**Material provided**.
*****

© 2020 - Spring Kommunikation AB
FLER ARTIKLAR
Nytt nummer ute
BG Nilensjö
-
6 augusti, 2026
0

*****

**What you are asked to do**.
Starting at the top of the records, copy every line exactly.

**Response to the task**.
© 2020 - Spring Kommunikation AB
FLER ARTIKLAR
Nytt nummer ute
BG Nilensjö
-
6 augusti, 2026
0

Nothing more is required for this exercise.